• _Assignment_:
Rewrite the listing below so that "Server_id" becomes "Source_server_id" wherever it occurs, keeping everything else unchanged. Leave the pictures out of your answer.

• _Records for the task_:

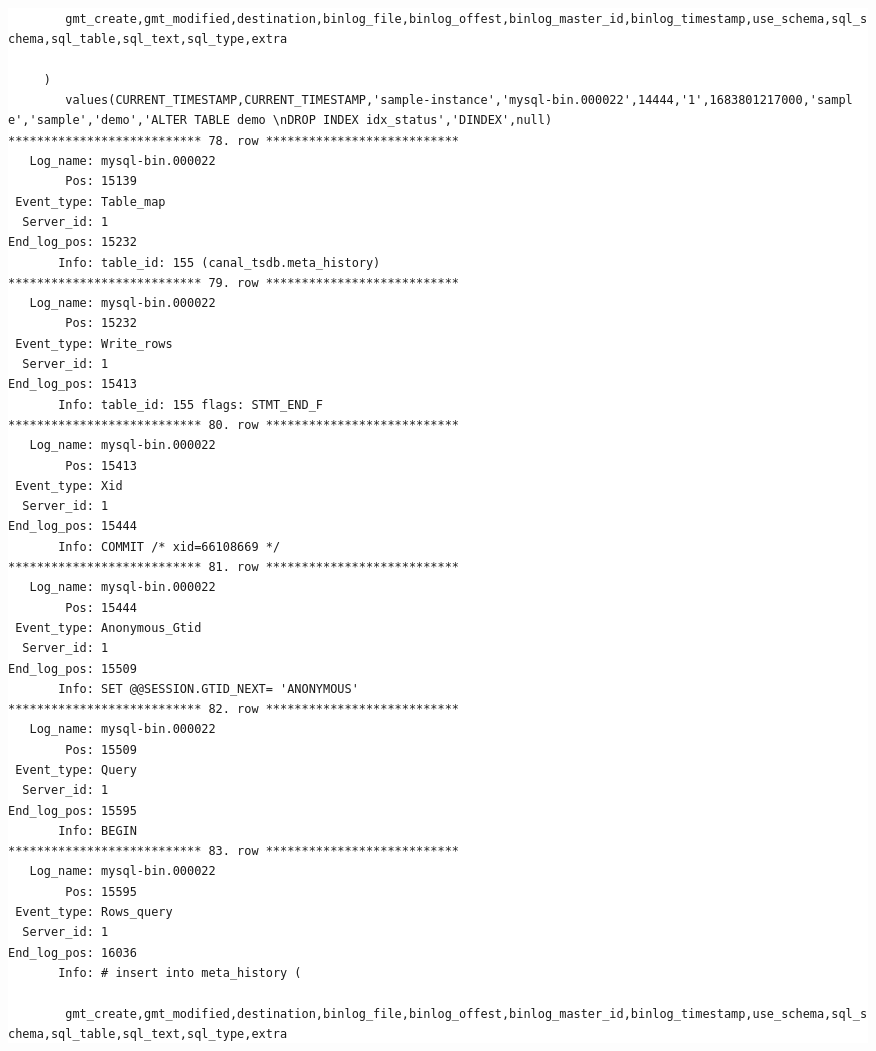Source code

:     		gmt_create,gmt_modified,destination,binlog_file,binlog_offest,binlog_master_id,binlog_timestamp,use_schema,sql_schema,sql_table,sql_text,sql_type,extra
    
         )
            values(CURRENT_TIMESTAMP,CURRENT_TIMESTAMP,'sample-instance','mysql-bin.000022',14444,'1',1683801217000,'sample','sample','demo','ALTER TABLE demo \nDROP INDEX idx_status','DINDEX',null)
    *************************** 78. row ***************************
       Log_name: mysql-bin.000022
            Pos: 15139
     Event_type: Table_map
      Server_id: 1
    End_log_pos: 15232
           Info: table_id: 155 (canal_tsdb.meta_history)
    *************************** 79. row ***************************
       Log_name: mysql-bin.000022
            Pos: 15232
     Event_type: Write_rows
      Server_id: 1
    End_log_pos: 15413
           Info: table_id: 155 flags: STMT_END_F
    *************************** 80. row ***************************
       Log_name: mysql-bin.000022
            Pos: 15413
     Event_type: Xid
      Server_id: 1
    End_log_pos: 15444
           Info: COMMIT /* xid=66108669 */
    *************************** 81. row ***************************
       Log_name: mysql-bin.000022
            Pos: 15444
     Event_type: Anonymous_Gtid
      Server_id: 1
    End_log_pos: 15509
           Info: SET @@SESSION.GTID_NEXT= 'ANONYMOUS'
    *************************** 82. row ***************************
       Log_name: mysql-bin.000022
            Pos: 15509
     Event_type: Query
      Server_id: 1
    End_log_pos: 15595
           Info: BEGIN
    *************************** 83. row ***************************
       Log_name: mysql-bin.000022
            Pos: 15595
     Event_type: Rows_query
      Server_id: 1
    End_log_pos: 16036
           Info: # insert into meta_history (
    
    		gmt_create,gmt_modified,destination,binlog_file,binlog_offest,binlog_master_id,binlog_timestamp,use_schema,sql_schema,sql_table,sql_text,sql_type,extra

• _Result of the task_:
Source code

:     		gmt_create,gmt_modified,destination,binlog_file,binlog_offest,binlog_master_id,binlog_timestamp,use_schema,sql_schema,sql_table,sql_text,sql_type,extra
    
         )
            values(CURRENT_TIMESTAMP,CURRENT_TIMESTAMP,'sample-instance','mysql-bin.000022',14444,'1',1683801217000,'sample','sample','demo','ALTER TABLE demo \nDROP INDEX idx_status','DINDEX',null)
    *************************** 78. row ***************************
       Log_name: mysql-bin.000022
            Pos: 15139
     Event_type: Table_map
      Source_server_id: 1
    End_log_pos: 15232
           Info: table_id: 155 (canal_tsdb.meta_history)
    *************************** 79. row ***************************
       Log_name: mysql-bin.000022
            Pos: 15232
     Event_type: Write_rows
      Source_server_id: 1
    End_log_pos: 15413
           Info: table_id: 155 flags: STMT_END_F
    *************************** 80. row ***************************
       Log_name: mysql-bin.000022
            Pos: 15413
     Event_type: Xid
      Source_server_id: 1
    End_log_pos: 15444
           Info: COMMIT /* xid=66108669 */
    *************************** 81. row ***************************
       Log_name: mysql-bin.000022
            Pos: 15444
     Event_type: Anonymous_Gtid
      Source_server_id: 1
    End_log_pos: 15509
           Info: SET @@SESSION.GTID_NEXT= 'ANONYMOUS'
    *************************** 82. row ***************************
       Log_name: mysql-bin.000022
            Pos: 15509
     Event_type: Query
      Source_server_id: 1
    End_log_pos: 15595
           Info: BEGIN
    *************************** 83. row ***************************
       Log_name: mysql-bin.000022
            Pos: 15595
     Event_type: Rows_query
      Source_server_id: 1
    End_log_pos: 16036
           Info: # insert into meta_history (
    
    		gmt_create,gmt_modified,destination,binlog_file,binlog_offest,binlog_master_id,binlog_timestamp,use_schema,sql_schema,sql_table,sql_text,sql_type,extra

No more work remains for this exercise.